It’s been a full few days at the Environmental Film Festival. I’ve been reminded of my conviction that I have to replace my beloved carla the car with a biodiesel after seeing a film about the BP spill cover up, I’ve been reminded that I can’t call myself sane or rational if I don’t stop eating fish, I’ve been reminded about a lot of environmental atrocities in the world that we all know about and…and…and…that’s a different blog post…lets focus on a few films worth sending you to~
As explained on their website: “The Sacred Science” follows eight people from all different walks of life, with varying physical and psychological ailments, as they embark on a one-month healing journey into the heart of the Amazon jungle. Working with a handful of local Shamanic healers and using a combination of plant medicine and intense spiritual exercises, the barriers between physical health and mental well-being are blurred and eventually eliminated altogether.
The story is well told, and they managed to escape and avoid many of the pitfalls involved~ they allowed their characters to be whole people, they respected ceremonies, they knew what their story was about and didn’t get lost in the details and complexity of trying to explain too much.
But really, my favorite part happened within the first few moments of the film when I understood that they were showing that healing happens when their characters came into close contact/relationship with the source of their medicine. They were living in the jungle where their remedies were being created, the natural world, the natural elements (loved and not loved) were part of the process. Just made me see (with out the filmmakers hitting me over the head with it) that when we extract derivatives from plants and then process them in a factory, we have removed the energy and life force of the plant, and the healer who makes the connections. Aside from having a few violent thoughts toward the woman who couldn’t figure out how to turn off her cell phone during one of the most dramatic scenes in the film, I enjoyed every moment of this film and recommend it to everyone.
As explained on their website: “The Old Man and the Sea” is one of Hemingway’s most enduring works and this film, animated and directed by Alexander Petrov, recasts in the authors striking style, the classic theme of courage in the face of defeat, of personal triumph won from loss. Magnificently transposed through this award winning artist’s more than 29,000 oil paintings, this film carries all the emotional power and meaning of the original story.
I’m not usually drawn to animation~ this was a work of art. Alexander Petrov’s animation is in a painted impressionistic style, and he conveys the details of the elements, the water reflection bouncing off the water, the rhythm of the bobbing boat, the shadows in the clouds. Every moment was breath taking, and then it had Hemingway’s lyricism on strength, perseverance, and relationship of man, nature, and God.
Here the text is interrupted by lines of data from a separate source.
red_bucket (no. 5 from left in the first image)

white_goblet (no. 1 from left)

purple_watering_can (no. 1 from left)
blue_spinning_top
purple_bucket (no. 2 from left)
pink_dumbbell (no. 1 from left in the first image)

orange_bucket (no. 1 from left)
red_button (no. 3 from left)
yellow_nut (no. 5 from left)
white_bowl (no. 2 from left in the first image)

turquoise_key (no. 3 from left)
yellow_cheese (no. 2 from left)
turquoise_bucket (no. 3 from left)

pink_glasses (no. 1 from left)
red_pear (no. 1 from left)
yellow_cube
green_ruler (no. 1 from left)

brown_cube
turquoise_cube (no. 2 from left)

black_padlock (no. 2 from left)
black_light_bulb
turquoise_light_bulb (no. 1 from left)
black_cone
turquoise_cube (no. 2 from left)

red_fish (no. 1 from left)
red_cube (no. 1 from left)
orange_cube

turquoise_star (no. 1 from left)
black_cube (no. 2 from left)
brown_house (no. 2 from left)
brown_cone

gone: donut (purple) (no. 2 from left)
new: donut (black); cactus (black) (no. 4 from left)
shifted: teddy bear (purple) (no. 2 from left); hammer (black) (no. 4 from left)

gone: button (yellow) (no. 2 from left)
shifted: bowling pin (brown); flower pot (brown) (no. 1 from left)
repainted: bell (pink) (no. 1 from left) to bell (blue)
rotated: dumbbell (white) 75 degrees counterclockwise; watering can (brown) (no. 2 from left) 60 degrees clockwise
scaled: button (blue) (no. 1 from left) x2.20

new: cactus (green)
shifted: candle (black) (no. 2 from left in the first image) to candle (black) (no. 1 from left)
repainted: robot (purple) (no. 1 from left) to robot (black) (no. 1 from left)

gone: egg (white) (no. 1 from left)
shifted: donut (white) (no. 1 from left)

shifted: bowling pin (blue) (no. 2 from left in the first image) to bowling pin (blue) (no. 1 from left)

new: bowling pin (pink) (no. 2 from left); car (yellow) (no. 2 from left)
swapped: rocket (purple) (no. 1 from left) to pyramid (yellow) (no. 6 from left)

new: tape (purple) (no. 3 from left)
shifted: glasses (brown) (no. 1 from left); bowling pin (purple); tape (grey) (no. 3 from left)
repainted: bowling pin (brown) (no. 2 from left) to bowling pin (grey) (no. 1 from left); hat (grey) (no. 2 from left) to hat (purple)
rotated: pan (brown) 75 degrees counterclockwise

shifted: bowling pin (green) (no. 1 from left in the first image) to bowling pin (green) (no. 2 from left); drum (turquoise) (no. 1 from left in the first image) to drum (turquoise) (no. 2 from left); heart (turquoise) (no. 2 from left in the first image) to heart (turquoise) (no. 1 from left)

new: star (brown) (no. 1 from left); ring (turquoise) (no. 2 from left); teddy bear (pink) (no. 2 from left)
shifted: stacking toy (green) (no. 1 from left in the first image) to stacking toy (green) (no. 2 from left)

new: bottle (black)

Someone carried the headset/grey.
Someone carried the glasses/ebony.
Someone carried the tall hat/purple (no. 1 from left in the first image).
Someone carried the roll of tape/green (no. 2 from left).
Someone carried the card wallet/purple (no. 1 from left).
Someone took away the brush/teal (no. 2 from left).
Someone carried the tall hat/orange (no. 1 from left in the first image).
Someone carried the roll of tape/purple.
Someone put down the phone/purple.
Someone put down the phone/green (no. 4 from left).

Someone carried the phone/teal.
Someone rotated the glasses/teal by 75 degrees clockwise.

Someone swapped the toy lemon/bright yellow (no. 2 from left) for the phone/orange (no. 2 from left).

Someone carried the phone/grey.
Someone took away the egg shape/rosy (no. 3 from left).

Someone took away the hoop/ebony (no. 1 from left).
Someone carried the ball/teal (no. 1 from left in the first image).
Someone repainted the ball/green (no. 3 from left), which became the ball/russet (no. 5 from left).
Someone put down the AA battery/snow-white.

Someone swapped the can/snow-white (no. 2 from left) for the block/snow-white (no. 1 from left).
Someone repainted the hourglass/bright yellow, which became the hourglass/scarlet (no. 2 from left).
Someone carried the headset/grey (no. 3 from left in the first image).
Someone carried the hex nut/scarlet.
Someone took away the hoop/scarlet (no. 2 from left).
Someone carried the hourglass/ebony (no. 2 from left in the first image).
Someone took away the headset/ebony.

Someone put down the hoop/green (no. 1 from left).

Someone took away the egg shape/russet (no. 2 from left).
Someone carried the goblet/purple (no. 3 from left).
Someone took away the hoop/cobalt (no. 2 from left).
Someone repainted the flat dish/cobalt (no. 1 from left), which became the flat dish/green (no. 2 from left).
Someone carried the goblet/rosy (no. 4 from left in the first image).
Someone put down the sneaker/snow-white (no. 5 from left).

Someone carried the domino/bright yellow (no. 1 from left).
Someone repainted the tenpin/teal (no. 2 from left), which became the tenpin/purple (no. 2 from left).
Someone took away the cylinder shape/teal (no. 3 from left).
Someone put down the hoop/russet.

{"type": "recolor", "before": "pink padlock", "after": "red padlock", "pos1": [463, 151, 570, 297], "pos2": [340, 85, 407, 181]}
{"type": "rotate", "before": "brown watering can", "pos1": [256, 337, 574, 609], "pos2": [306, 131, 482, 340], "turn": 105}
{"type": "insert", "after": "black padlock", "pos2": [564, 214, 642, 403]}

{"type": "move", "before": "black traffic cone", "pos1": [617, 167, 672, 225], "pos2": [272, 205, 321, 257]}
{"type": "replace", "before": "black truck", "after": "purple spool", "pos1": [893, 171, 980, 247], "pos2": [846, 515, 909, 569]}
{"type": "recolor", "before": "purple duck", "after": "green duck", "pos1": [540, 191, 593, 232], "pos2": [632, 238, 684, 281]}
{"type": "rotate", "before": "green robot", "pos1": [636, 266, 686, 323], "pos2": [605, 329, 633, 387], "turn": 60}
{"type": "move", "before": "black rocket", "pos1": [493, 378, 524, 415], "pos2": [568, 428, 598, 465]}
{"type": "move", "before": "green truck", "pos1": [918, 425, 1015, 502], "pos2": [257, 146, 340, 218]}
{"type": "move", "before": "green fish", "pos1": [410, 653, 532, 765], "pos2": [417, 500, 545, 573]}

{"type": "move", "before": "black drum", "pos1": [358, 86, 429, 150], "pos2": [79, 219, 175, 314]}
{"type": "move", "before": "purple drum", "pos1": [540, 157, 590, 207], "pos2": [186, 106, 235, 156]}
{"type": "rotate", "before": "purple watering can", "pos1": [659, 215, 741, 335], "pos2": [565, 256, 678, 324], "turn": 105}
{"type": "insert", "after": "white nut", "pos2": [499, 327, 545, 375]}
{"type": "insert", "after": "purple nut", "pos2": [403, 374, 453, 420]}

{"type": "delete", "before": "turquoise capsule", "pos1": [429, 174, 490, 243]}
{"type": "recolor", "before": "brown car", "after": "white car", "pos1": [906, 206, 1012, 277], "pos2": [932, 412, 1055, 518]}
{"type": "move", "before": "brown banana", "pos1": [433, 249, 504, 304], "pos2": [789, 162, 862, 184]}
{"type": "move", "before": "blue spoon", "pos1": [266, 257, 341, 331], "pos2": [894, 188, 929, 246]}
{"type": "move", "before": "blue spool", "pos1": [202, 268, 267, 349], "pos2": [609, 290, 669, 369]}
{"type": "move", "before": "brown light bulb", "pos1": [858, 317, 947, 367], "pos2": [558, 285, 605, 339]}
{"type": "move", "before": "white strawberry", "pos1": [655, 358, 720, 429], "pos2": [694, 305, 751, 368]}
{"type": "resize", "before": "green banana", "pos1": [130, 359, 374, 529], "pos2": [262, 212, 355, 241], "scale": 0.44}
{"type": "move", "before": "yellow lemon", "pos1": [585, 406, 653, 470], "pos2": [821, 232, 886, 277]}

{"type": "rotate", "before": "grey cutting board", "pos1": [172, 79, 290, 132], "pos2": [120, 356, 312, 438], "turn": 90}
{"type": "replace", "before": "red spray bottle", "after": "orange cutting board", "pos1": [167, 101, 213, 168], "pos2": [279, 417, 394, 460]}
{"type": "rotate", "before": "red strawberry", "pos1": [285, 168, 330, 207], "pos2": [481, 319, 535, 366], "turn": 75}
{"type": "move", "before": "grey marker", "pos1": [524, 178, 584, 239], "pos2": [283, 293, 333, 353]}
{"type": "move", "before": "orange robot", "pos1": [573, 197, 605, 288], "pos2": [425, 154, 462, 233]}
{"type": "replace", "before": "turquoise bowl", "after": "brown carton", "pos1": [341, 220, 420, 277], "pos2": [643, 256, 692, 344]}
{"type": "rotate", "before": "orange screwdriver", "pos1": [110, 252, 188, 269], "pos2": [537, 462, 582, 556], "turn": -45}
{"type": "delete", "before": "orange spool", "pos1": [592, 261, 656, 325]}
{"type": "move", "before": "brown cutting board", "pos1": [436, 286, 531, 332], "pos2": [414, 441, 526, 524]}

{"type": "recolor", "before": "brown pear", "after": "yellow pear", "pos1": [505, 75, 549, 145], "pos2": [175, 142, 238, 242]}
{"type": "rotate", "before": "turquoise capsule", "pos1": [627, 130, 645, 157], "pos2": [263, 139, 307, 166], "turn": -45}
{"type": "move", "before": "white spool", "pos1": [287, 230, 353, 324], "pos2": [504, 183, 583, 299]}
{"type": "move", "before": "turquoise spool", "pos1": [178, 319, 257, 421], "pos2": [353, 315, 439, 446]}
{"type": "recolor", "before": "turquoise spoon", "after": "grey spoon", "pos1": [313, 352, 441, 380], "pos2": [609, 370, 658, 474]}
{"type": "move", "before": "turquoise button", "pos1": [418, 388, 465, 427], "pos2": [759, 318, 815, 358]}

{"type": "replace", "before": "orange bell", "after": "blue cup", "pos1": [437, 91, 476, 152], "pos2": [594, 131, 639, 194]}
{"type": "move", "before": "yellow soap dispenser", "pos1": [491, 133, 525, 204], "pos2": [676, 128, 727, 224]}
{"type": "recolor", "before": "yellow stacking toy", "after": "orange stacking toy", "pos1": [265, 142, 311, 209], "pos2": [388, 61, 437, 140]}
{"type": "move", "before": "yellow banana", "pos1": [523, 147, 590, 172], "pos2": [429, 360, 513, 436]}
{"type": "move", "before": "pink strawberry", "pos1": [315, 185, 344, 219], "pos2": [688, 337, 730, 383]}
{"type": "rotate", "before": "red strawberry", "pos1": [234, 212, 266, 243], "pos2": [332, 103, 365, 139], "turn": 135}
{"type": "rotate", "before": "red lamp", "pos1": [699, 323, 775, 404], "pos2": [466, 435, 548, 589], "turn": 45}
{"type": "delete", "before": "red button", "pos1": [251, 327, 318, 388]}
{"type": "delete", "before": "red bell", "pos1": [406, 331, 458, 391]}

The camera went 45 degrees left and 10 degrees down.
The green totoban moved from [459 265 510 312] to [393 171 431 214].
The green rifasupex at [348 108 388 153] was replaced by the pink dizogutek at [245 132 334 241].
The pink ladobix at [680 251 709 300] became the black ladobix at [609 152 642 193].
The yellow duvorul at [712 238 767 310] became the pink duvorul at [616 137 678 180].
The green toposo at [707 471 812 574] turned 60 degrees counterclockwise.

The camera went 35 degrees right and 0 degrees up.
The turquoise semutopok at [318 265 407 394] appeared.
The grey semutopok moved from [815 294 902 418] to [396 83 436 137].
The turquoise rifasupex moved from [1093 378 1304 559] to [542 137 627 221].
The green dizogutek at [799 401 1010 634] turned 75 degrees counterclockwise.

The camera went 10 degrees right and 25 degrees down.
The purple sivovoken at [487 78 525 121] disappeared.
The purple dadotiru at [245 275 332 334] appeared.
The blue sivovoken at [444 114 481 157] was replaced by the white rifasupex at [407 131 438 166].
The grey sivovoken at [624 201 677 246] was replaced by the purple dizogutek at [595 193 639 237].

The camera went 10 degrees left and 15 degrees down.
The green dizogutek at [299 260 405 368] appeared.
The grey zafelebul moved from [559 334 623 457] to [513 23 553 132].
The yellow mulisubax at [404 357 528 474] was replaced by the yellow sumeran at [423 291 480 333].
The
Chandani: Daughter Of The Elephant Whisperer
Official description of the film: Chandani- The Daughter of the Elephant Whisperer 16 year old Chandani wants to become a mahout, which is a person who cares for elephants. Her father is one of the most experienced mahouts in Sri Lanka, but has no son to pass on the family knowledge, so he gives her responsibility for the young elephant Kandula. Being the first girl in a male profession, everyone doubts her abilities. Only the ranger Mohammed supports her. He shows her the world of wild elephants. Here, they save an elephant baby from its certain death. Strengthened by this experience Chandani progresses tremendously in the work with her little elephant Kandula. As the first female in history, she participates with Kandula in a Perahera-Procession. But once Kandula is released into the wild, her path changes…
Here’s the deal: If you think you like elephants: this movie is for you. Fantastic footage. While I knew elephants where amazing, I had no idea they related to people like that way. Fun movie. I have no idea how you can see it~ a quick cruise around the internet landed me on this site where you can watch the trailer.